- [Data extracts]:
***

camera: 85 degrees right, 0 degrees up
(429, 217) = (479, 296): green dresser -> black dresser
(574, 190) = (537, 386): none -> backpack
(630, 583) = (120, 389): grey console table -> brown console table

***

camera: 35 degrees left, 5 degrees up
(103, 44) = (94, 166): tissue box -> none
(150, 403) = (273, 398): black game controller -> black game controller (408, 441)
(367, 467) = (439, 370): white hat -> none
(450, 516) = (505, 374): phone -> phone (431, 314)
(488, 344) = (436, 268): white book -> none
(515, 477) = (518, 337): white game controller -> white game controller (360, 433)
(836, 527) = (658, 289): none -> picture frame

***

- [About this task]: The lines above from the one containing "(574, 190) = (537, 386): none -> backpack" through the one containing "(630, 583) = (120, 389): grey" are to be set down exactly, and no others.

- [Answer to this task]:
(574, 190) = (537, 386): none -> backpack
(630, 583) = (120, 389): grey console table -> brown console table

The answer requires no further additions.